WORK TO COMPLETE - Return copies of the lines below that mention "SALVO".

THE RECORDS -

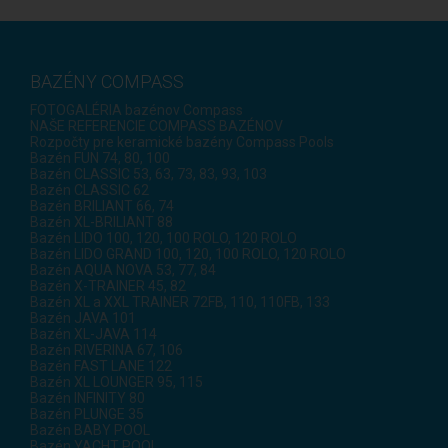
BAZÉNY COMPASS
FOTOGALÉRIA bazénov Compass
NAŠE REFERENCIE COMPASS BAZÉNOV
Rozpočty pre keramické bazény Compass Pools
Bazén FUN 74, 80, 100
Bazén CLASSIC 53, 63, 73, 83, 93, 103
Bazén CLASSIC 62
Bazén BRILIANT 66, 74
Bazén XL-BRILIANT 88
Bazén LIDO 100, 120, 100 ROLO, 120 ROLO
Bazén LIDO GRAND 100, 120, 100 ROLO, 120 ROLO
Bazén AQUA NOVA 53, 77, 84
Bazén X-TRAINER 45, 82
Bazén XL a XXL TRAINER 72FB, 110, 110FB, 133
Bazén JAVA 101
Bazén XL-JAVA 114
Bazén RIVERINA 67, 106
Bazén FAST LANE 122
Bazén XL LOUNGER 95, 115
Bazén INFINITY 80
Bazén PLUNGE 35
Bazén BABY POOL
Bazén YACHT POOL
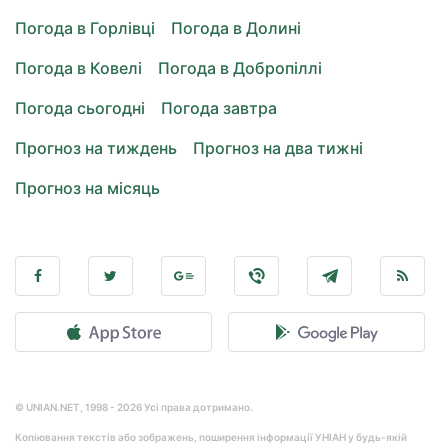
Погода в Горлівці
Погода в Долині
Погода в Ковелі
Погода в Добропіллі
Погода сьогодні
Погода завтра
Прогноз на тиждень
Прогноз на два тижні
Прогноз на місяць
© UNIAN.NET, 1998 - 2026 Усі права дотримано.
Копіювання текстів або зображень, поширення інформації УНІАН у будь-якій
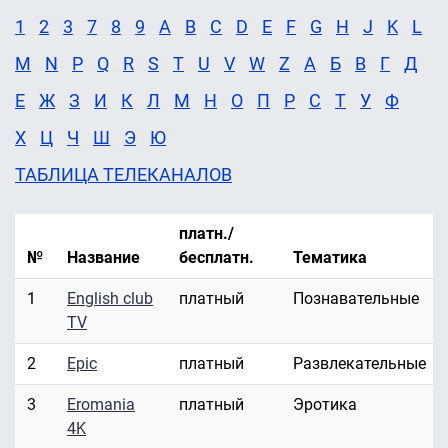
1
2
3
7
8
9
A
B
C
D
E
F
G
H
J
K
L
M
N
P
Q
R
S
T
U
V
W
Z
А
Б
В
Г
Д
Е
Ж
З
И
К
Л
М
Н
О
П
Р
С
Т
У
Ф
Х
Ц
Ч
Ш
Э
Ю
ТАБЛИЦА ТЕЛЕКАНАЛОВ
платн./
№
Название
бесплатн.
Тематика
1
English club
платный
Познавательные
TV
2
Epic
платный
Развлекательные
3
Eromania
платный
Эротика
4K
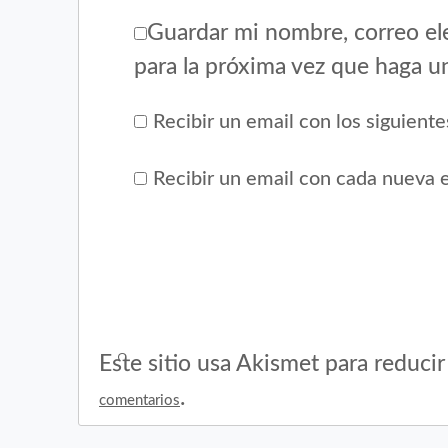
Guardar mi nombre, correo ele
para la próxima vez que haga u
Recibir un email con los siguient
Recibir un email con cada nueva 
Este sitio usa Akismet para reduci
.
comentarios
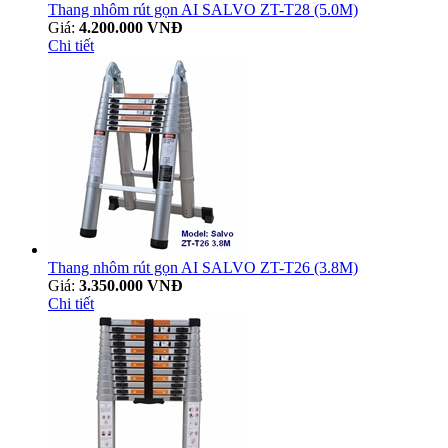
Thang nhôm rút gọn AI SALVO ZT-T28 (5.0M)
Giá:
4.200.000 VNĐ
Chi tiết
Thang nhôm rút gọn AI SALVO ZT-T26 (3.8M)
Giá:
3.350.000 VNĐ
Chi tiết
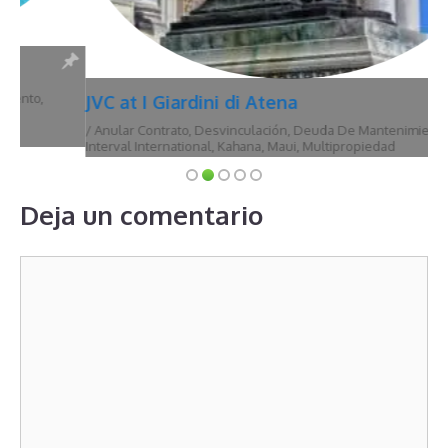
JVC at I Giardini di Atena
/
Anular Contrato
,
Desvinculación
,
Deuda De Mantenimiento
,
Hawái
,
Interval International
,
Kahana
,
Maui
,
Multipropiedad
Deja un comentario
Comentario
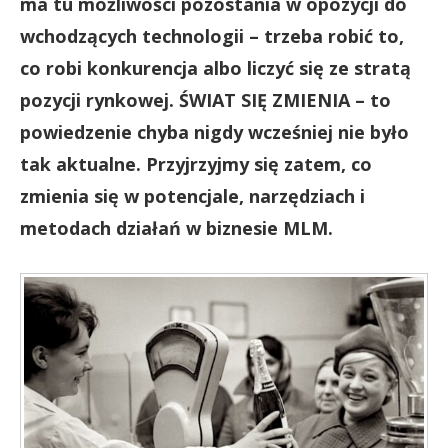
ma tu możliwości pozostania w opozycji do
wchodzących technologii – trzeba robić to,
co robi konkurencja albo liczyć się ze stratą
pozycji rynkowej. ŚWIAT SIĘ ZMIENIA – to
powiedzenie chyba nigdy wcześniej nie było
tak aktualne. Przyjrzyjmy się zatem, co
zmienia się w potencjale, narzędziach i
metodach działań w biznesie MLM.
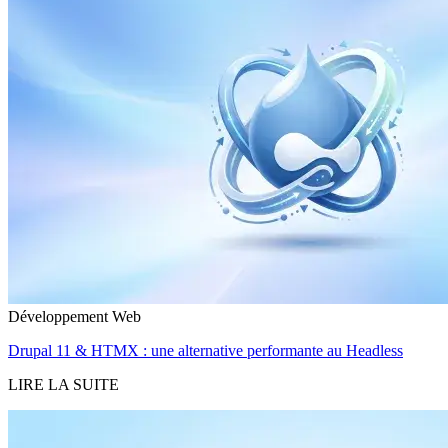
Développement Web
Drupal 11 & HTMX : une alternative performante au Headless
LIRE LA SUITE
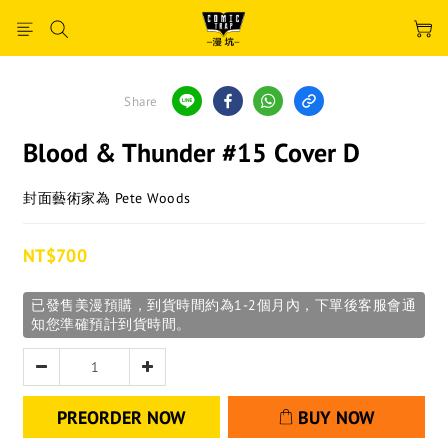
Share
Blood & Thunder #15 Cover D
封面藝術家為 Pete Woods
NT$700
已發售美漫預購，到貨時間約為1-2個月內，下單後客服會通
知您準確預計到貨時間。
PREORDER NOW
BUY NOW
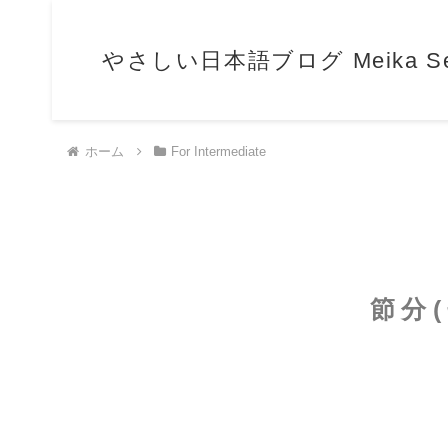
やさしい日本語ブログ Meika Sensei
ホーム
For Intermediate
節分(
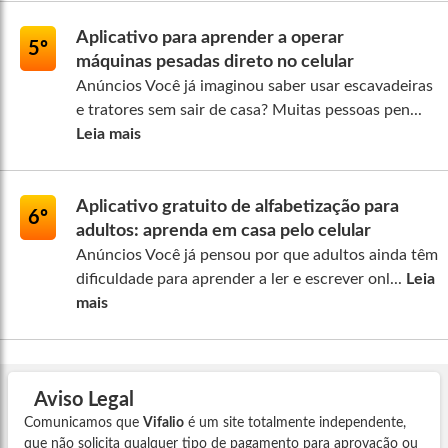
Aplicativo para aprender a operar
5º
máquinas pesadas direto no celular
Anúncios Você já imaginou saber usar escavadeiras
e tratores sem sair de casa? Muitas pessoas pen...
Leia mais
Aplicativo gratuito de alfabetização para
6º
adultos: aprenda em casa pelo celular
Anúncios Você já pensou por que adultos ainda têm
dificuldade para aprender a ler e escrever onl...
Leia
mais
Aviso Legal
Comunicamos que
Vifalio
é um site totalmente independente,
que não solicita qualquer tipo de pagamento para aprovação ou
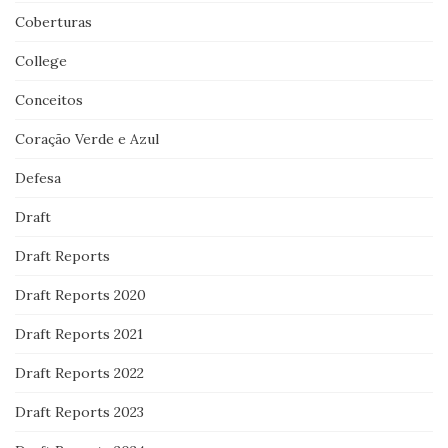
Coberturas
College
Conceitos
Coração Verde e Azul
Defesa
Draft
Draft Reports
Draft Reports 2020
Draft Reports 2021
Draft Reports 2022
Draft Reports 2023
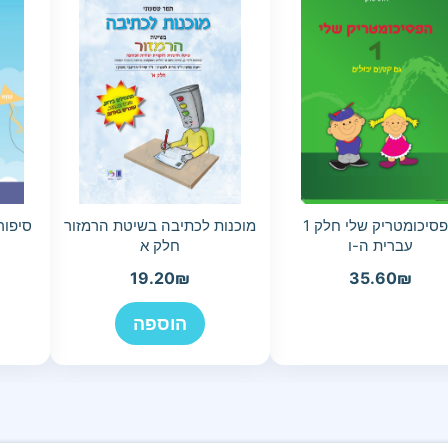
הפסיכומטריק שלי חלק 1
מוכנות לכתיבה בשיטת הרמזור
סיפור
עברית ה-ו
חלק א
19.20
₪
35.60
₪
הוספה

RESPONSE BOX -
Thang nhôm rút gọn AI SALVO ZT-T28 (5.0M)
Thang nhôm rút gọn AI SALVO ZT-T26 (3.8M)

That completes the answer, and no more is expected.